[Provided records — start]

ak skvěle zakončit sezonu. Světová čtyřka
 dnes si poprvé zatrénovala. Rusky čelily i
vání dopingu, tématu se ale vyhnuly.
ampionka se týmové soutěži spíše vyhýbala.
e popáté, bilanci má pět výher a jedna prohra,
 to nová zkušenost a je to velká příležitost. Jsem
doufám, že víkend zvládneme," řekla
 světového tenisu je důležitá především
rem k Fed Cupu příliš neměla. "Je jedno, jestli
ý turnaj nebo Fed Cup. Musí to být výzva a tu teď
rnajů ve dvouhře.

[Provided records — finish]

Identify each line in the data above that contains the word "jestli", and copy every such line in full.

§ Answer space
rem k Fed Cupu příliš neměla. "Je jedno, jestli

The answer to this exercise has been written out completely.